TASK DIRECTIONS:
From the line containing "WHEREAS, these conveyances" down to the line containing "Mernova applied for", copy out the entries below exactly, both lines included, and nothing else; pictures do not belong in the copy.

DATA FOR THIS EXERCISE:
○ ○ ○ ○ ○ ○ ○

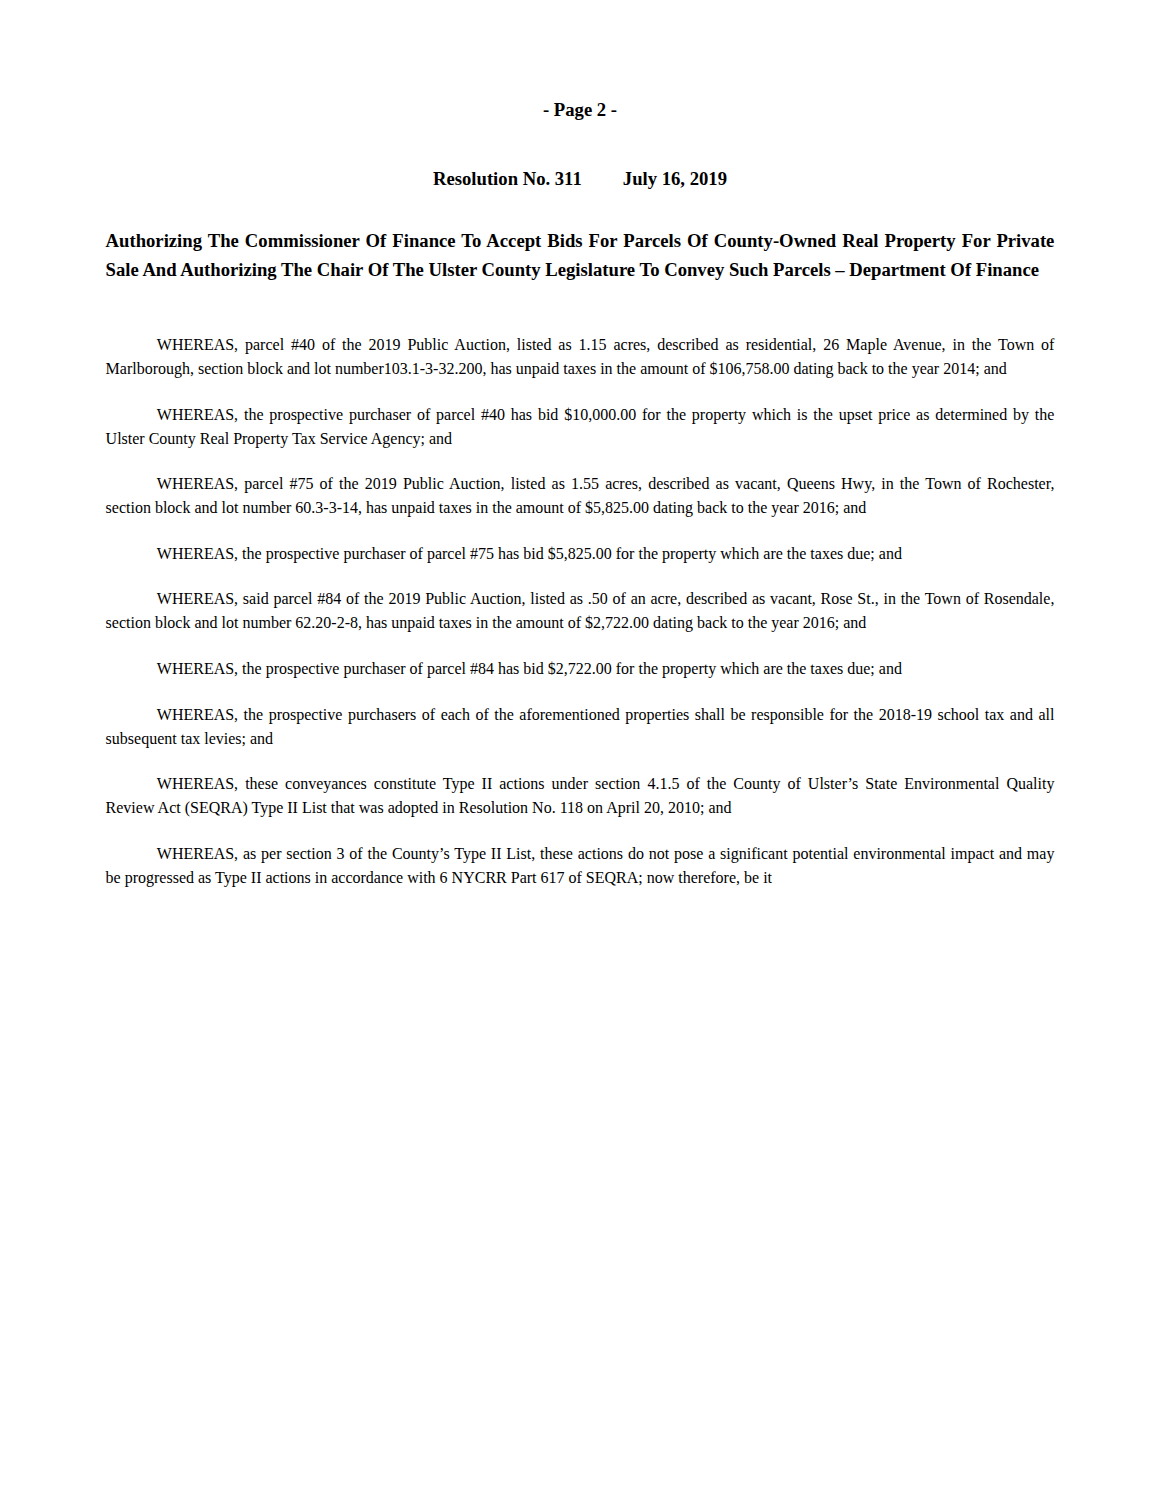- Page 2 -
Resolution No. 311 July 16, 2019
Authorizing The Commissioner Of Finance To Accept Bids For Parcels Of County-Owned Real Property For Private Sale And Authorizing The Chair Of The Ulster County Legislature To Convey Such Parcels – Department Of Finance
WHEREAS, parcel #40 of the 2019 Public Auction, listed as 1.15 acres, described as residential, 26 Maple Avenue, in the Town of Marlborough, section block and lot number103.1-3-32.200, has unpaid taxes in the amount of $106,758.00 dating back to the year 2014; and
WHEREAS, the prospective purchaser of parcel #40 has bid $10,000.00 for the property which is the upset price as determined by the Ulster County Real Property Tax Service Agency; and
WHEREAS, parcel #75 of the 2019 Public Auction, listed as 1.55 acres, described as vacant, Queens Hwy, in the Town of Rochester, section block and lot number 60.3-3-14, has unpaid taxes in the amount of $5,825.00 dating back to the year 2016; and
WHEREAS, the prospective purchaser of parcel #75 has bid $5,825.00 for the property which are the taxes due; and
WHEREAS, said parcel #84 of the 2019 Public Auction, listed as .50 of an acre, described as vacant, Rose St., in the Town of Rosendale, section block and lot number 62.20-2-8, has unpaid taxes in the amount of $2,722.00 dating back to the year 2016; and
WHEREAS, the prospective purchaser of parcel #84 has bid $2,722.00 for the property which are the taxes due; and
WHEREAS, the prospective purchasers of each of the aforementioned properties shall be responsible for the 2018-19 school tax and all subsequent tax levies; and
WHEREAS, these conveyances constitute Type II actions under section 4.1.5 of the County of Ulster’s State Environmental Quality Review Act (SEQRA) Type II List that was adopted in Resolution No. 118 on April 20, 2010; and
WHEREAS, as per section 3 of the County’s Type II List, these actions do not pose a significant potential environmental impact and may be progressed as Type II actions in accordance with 6 NYCRR Part 617 of SEQRA; now therefore, be it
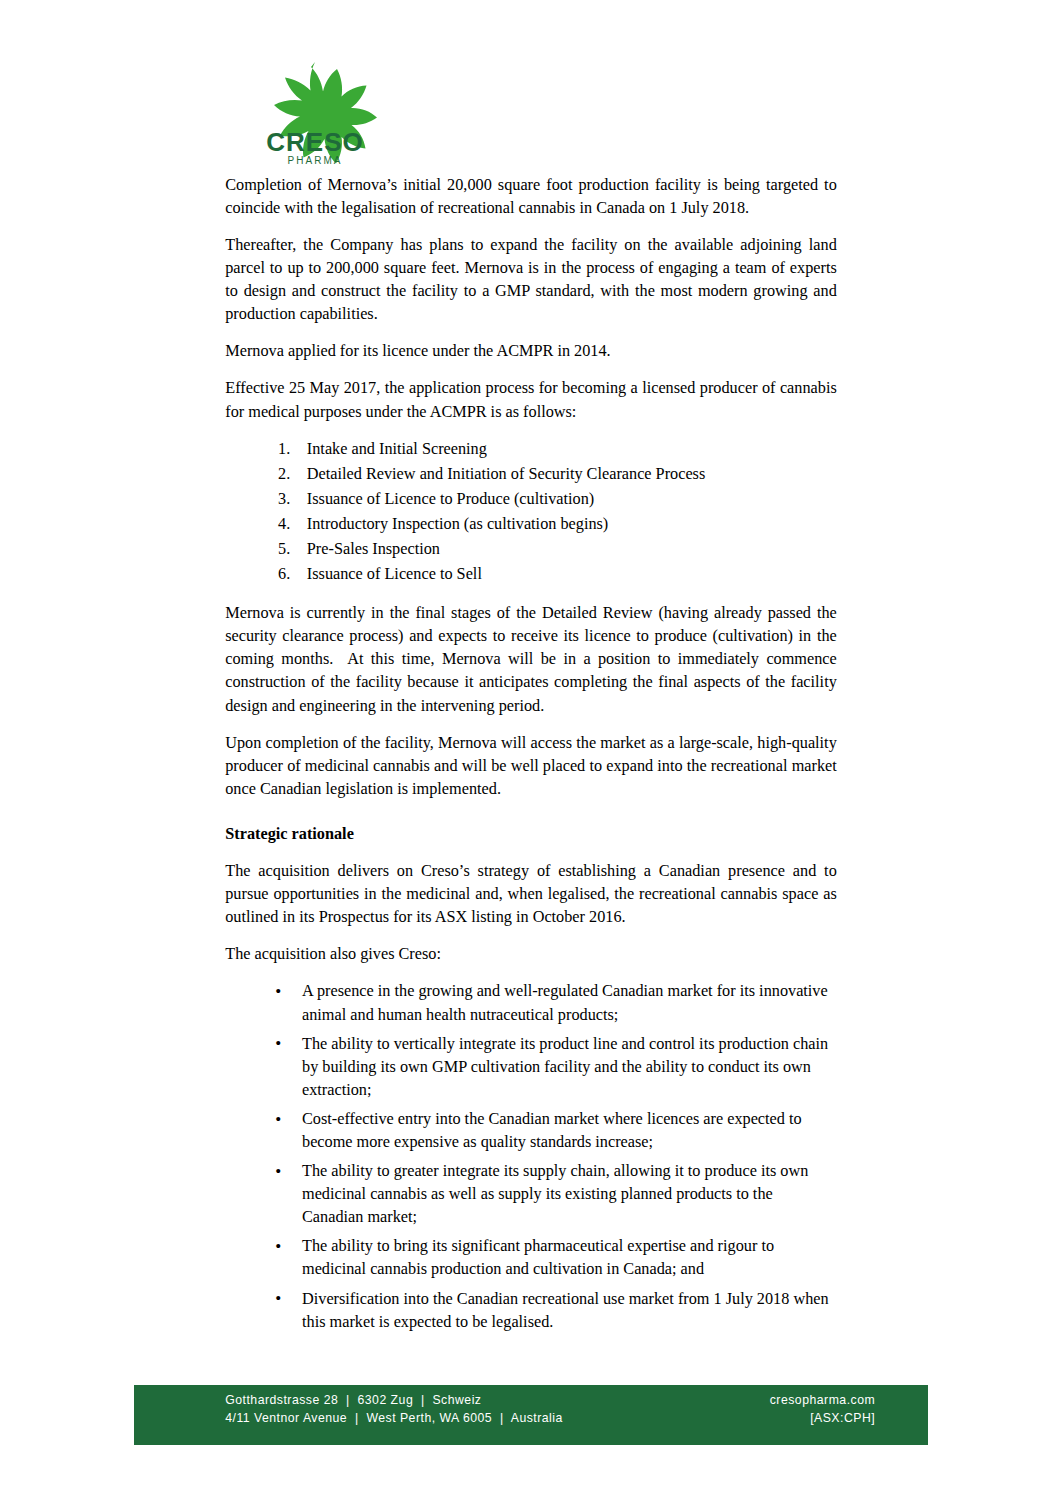CRESO PHARMA
Completion of Mernova’s initial 20,000 square foot production facility is being targeted to coincide with the legalisation of recreational cannabis in Canada on 1 July 2018.
Thereafter, the Company has plans to expand the facility on the available adjoining land parcel to up to 200,000 square feet. Mernova is in the process of engaging a team of experts to design and construct the facility to a GMP standard, with the most modern growing and production capabilities.
Mernova applied for its licence under the ACMPR in 2014.
Effective 25 May 2017, the application process for becoming a licensed producer of cannabis for medical purposes under the ACMPR is as follows:
Intake and Initial Screening
Detailed Review and Initiation of Security Clearance Process
Issuance of Licence to Produce (cultivation)
Introductory Inspection (as cultivation begins)
Pre-Sales Inspection
Issuance of Licence to Sell
Mernova is currently in the final stages of the Detailed Review (having already passed the security clearance process) and expects to receive its licence to produce (cultivation) in the coming months. At this time, Mernova will be in a position to immediately commence construction of the facility because it anticipates completing the final aspects of the facility design and engineering in the intervening period.
Upon completion of the facility, Mernova will access the market as a large-scale, high-quality producer of medicinal cannabis and will be well placed to expand into the recreational market once Canadian legislation is implemented.
Strategic rationale
The acquisition delivers on Creso’s strategy of establishing a Canadian presence and to pursue opportunities in the medicinal and, when legalised, the recreational cannabis space as outlined in its Prospectus for its ASX listing in October 2016.
The acquisition also gives Creso:
A presence in the growing and well-regulated Canadian market for its innovative animal and human health nutraceutical products;
The ability to vertically integrate its product line and control its production chain by building its own GMP cultivation facility and the ability to conduct its own extraction;
Cost-effective entry into the Canadian market where licences are expected to become more expensive as quality standards increase;
The ability to greater integrate its supply chain, allowing it to produce its own medicinal cannabis as well as supply its existing planned products to the Canadian market;
The ability to bring its significant pharmaceutical expertise and rigour to medicinal cannabis production and cultivation in Canada; and
Diversification into the Canadian recreational use market from 1 July 2018 when this market is expected to be legalised.
Gotthardstrasse 28 | 6302 Zug | Schweiz
4/11 Ventnor Avenue | West Perth, WA 6005 | Australia
cresopharma.com
[ASX:CPH]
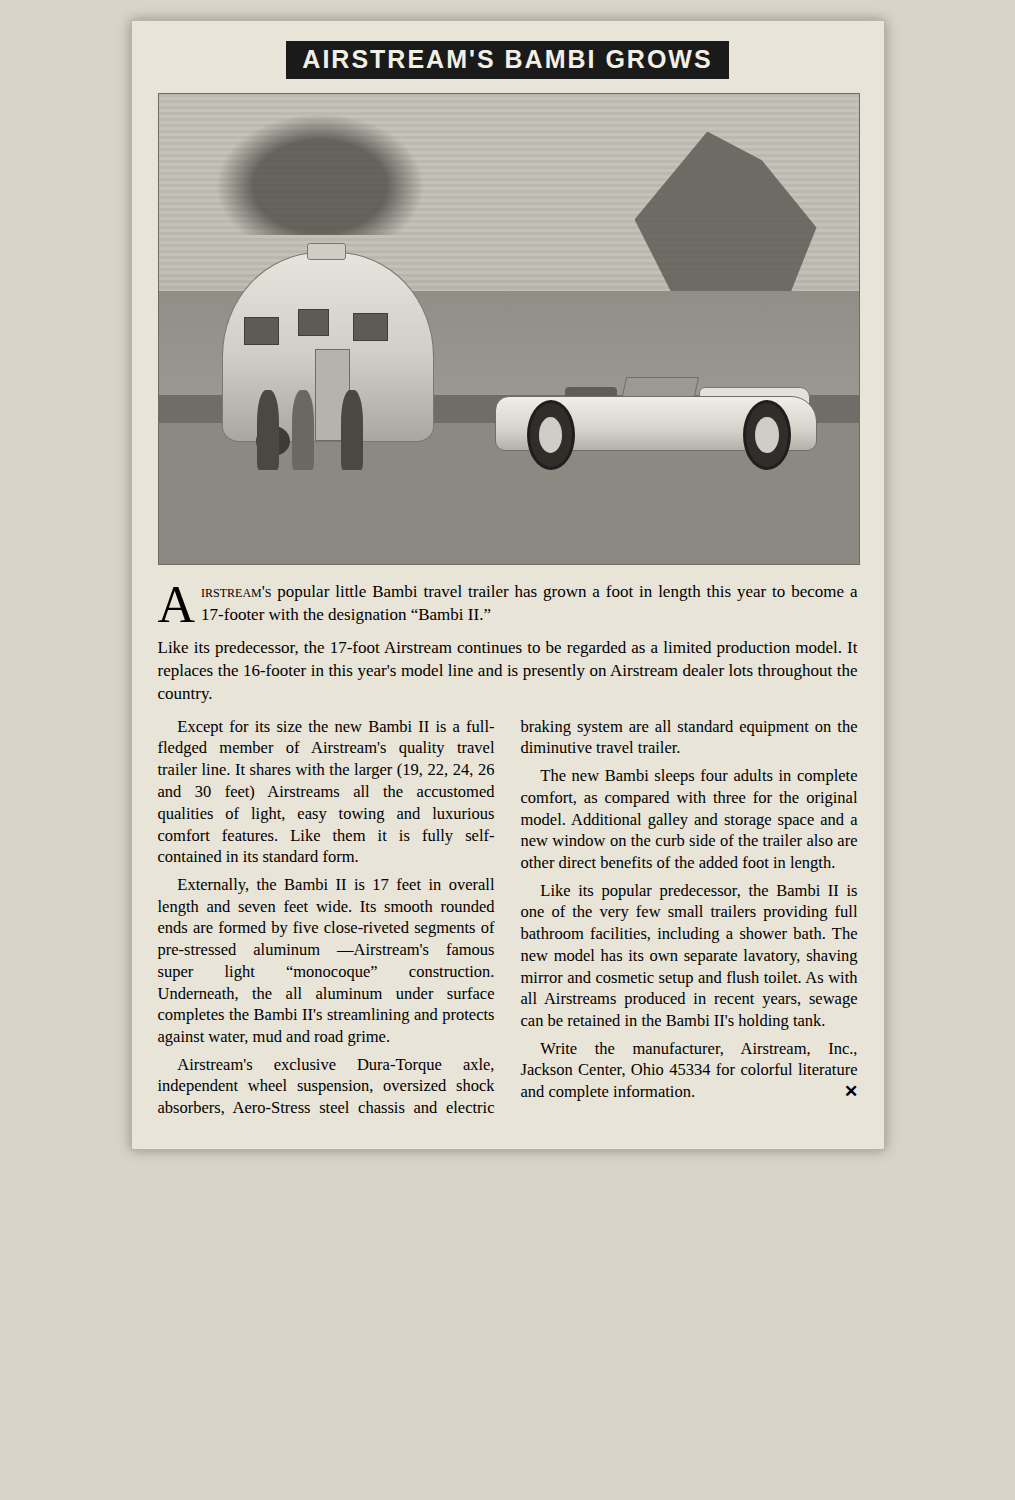AIRSTREAM'S BAMBI GROWS
Airstream's popular little Bambi travel trailer has grown a foot in length this year to become a 17-footer with the designation “Bambi II.”
Like its predecessor, the 17-foot Airstream continues to be regarded as a limited production model. It replaces the 16-footer in this year's model line and is presently on Airstream dealer lots throughout the country.
Except for its size the new Bambi II is a full-fledged member of Airstream's quality travel trailer line. It shares with the larger (19, 22, 24, 26 and 30 feet) Airstreams all the accustomed qualities of light, easy towing and luxurious comfort features. Like them it is fully self-contained in its standard form.
Externally, the Bambi II is 17 feet in overall length and seven feet wide. Its smooth rounded ends are formed by five close-riveted segments of pre-stressed aluminum —Airstream's famous super light “monocoque” construction. Underneath, the all aluminum under surface completes the Bambi II's streamlining and protects against water, mud and road grime.
Airstream's exclusive Dura-Torque axle, independent wheel suspension, oversized shock absorbers, Aero-Stress steel chassis and electric braking system are all standard equipment on the diminutive travel trailer.
The new Bambi sleeps four adults in complete comfort, as compared with three for the original model. Additional galley and storage space and a new window on the curb side of the trailer also are other direct benefits of the added foot in length.
Like its popular predecessor, the Bambi II is one of the very few small trailers providing full bathroom facilities, including a shower bath. The new model has its own separate lavatory, shaving mirror and cosmetic setup and flush toilet. As with all Airstreams produced in recent years, sewage can be retained in the Bambi II's holding tank.
Write the manufacturer, Airstream, Inc., Jackson Center, Ohio 45334 for colorful literature and complete information. ✕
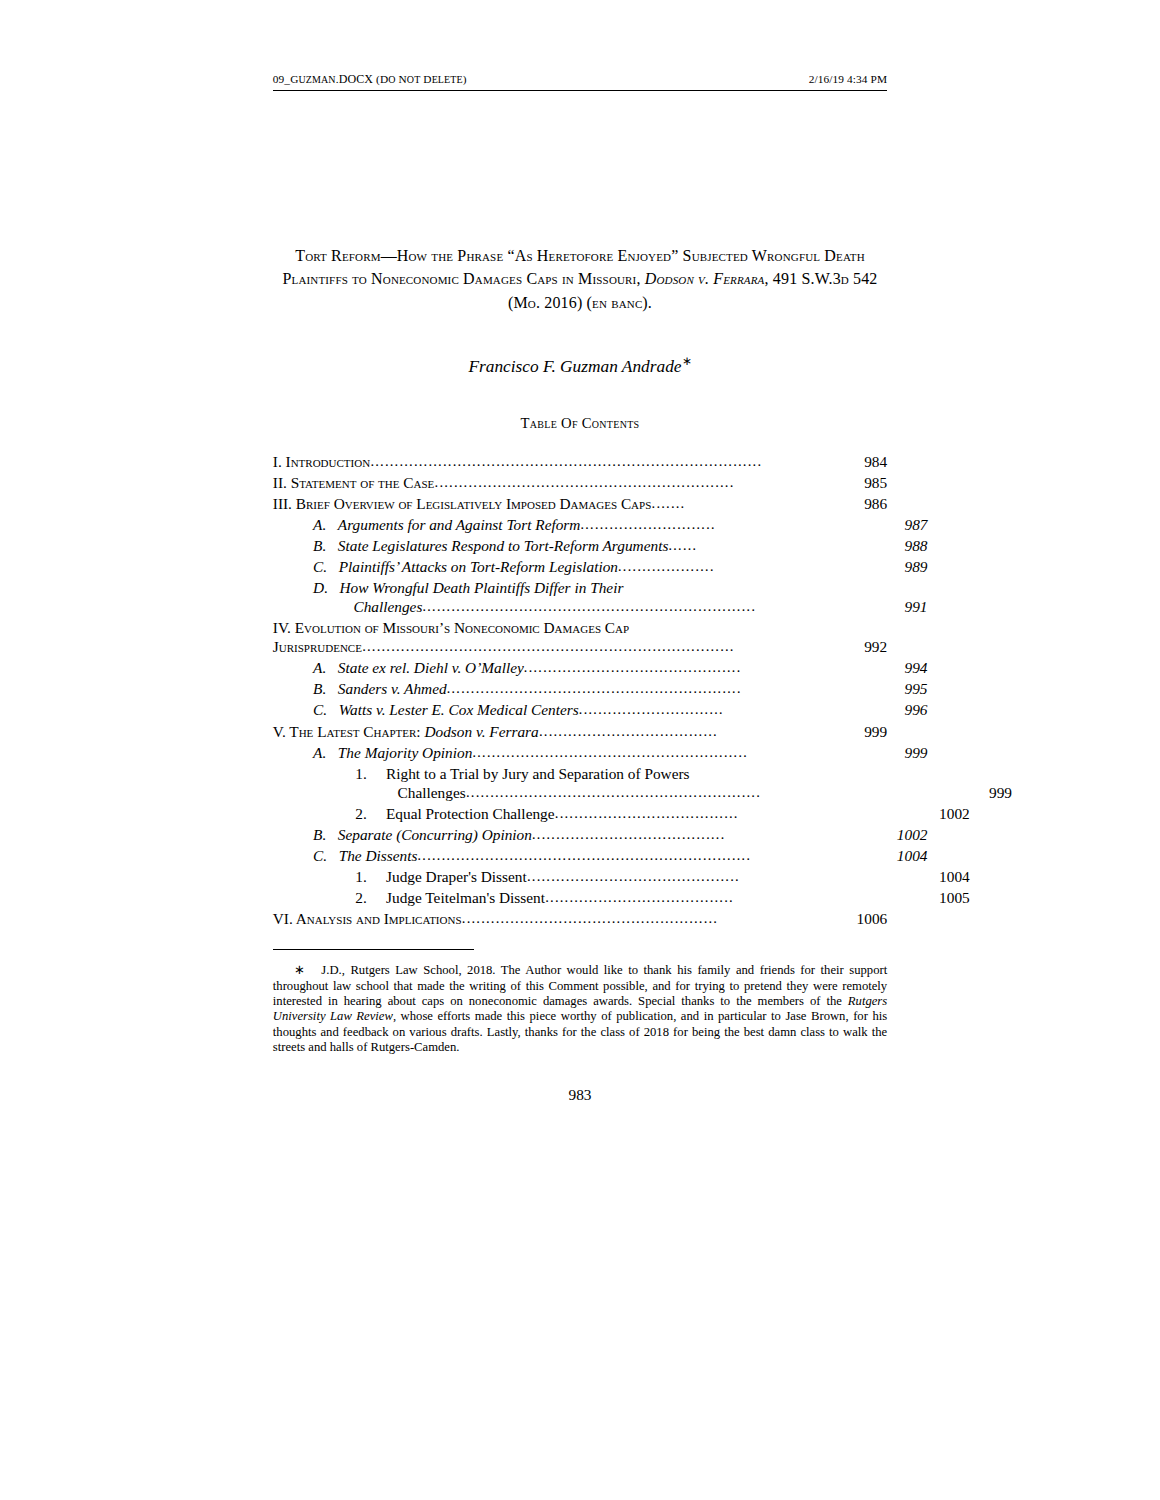09_GUZMAN.DOCX (DO NOT DELETE) 2/16/19 4:34 PM
Tort Reform—How the Phrase “As Heretofore Enjoyed” Subjected Wrongful Death Plaintiffs to Noneconomic Damages Caps in Missouri, Dodson v. Ferrara, 491 S.W.3d 542 (Mo. 2016) (en banc).
Francisco F. Guzman Andrade∗
Table Of Contents
I. Introduction ................................................................................. 984
II. Statement of the Case .............................................................. 985
III. Brief Overview of Legislatively Imposed Damages Caps ....... 986
A. Arguments for and Against Tort Reform ............................ 987
B. State Legislatures Respond to Tort-Reform Arguments ...... 988
C. Plaintiffs’ Attacks on Tort-Reform Legislation .................... 989
D. How Wrongful Death Plaintiffs Differ in Their
Challenges ..................................................................... 991
IV. Evolution of Missouri’s Noneconomic Damages Cap
Jurisprudence ............................................................................. 992
A. State ex rel. Diehl v. O’Malley ............................................. 994
B. Sanders v. Ahmed ............................................................. 995
C. Watts v. Lester E. Cox Medical Centers .............................. 996
V. The Latest Chapter: Dodson v. Ferrara ..................................... 999
A. The Majority Opinion ......................................................... 999
1. Right to a Trial by Jury and Separation of Powers
Challenges ............................................................. 999
2. Equal Protection Challenge ...................................... 1002
B. Separate (Concurring) Opinion ........................................ 1002
C. The Dissents ..................................................................... 1004
1. Judge Draper's Dissent ............................................ 1004
2. Judge Teitelman's Dissent ....................................... 1005
VI. Analysis and Implications ..................................................... 1006
∗ J.D., Rutgers Law School, 2018. The Author would like to thank his family and friends for their support throughout law school that made the writing of this Comment possible, and for trying to pretend they were remotely interested in hearing about caps on noneconomic damages awards. Special thanks to the members of the Rutgers University Law Review, whose efforts made this piece worthy of publication, and in particular to Jase Brown, for his thoughts and feedback on various drafts. Lastly, thanks for the class of 2018 for being the best damn class to walk the streets and halls of Rutgers-Camden.
983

○ ○ ○ ○ ○ ○ ○

SOLVED EXERCISE:
WHEREAS, these conveyances constitute Type II actions under section 4.1.5 of the County of Ulster’s State Environmental Quality Review Act (SEQRA) Type II List that was adopted in Resolution No. 118 on April 20, 2010; and
WHEREAS, as per section 3 of the County’s Type II List, these actions do not pose a significant potential environmental impact and may be progressed as Type II actions in accordance with 6 NYCRR Part 617 of SEQRA; now therefore, be it
CRESO PHARMA
Completion of Mernova’s initial 20,000 square foot production facility is being targeted to coincide with the legalisation of recreational cannabis in Canada on 1 July 2018.
Thereafter, the Company has plans to expand the facility on the available adjoining land parcel to up to 200,000 square feet. Mernova is in the process of engaging a team of experts to design and construct the facility to a GMP standard, with the most modern growing and production capabilities.
Mernova applied for its licence under the ACMPR in 2014.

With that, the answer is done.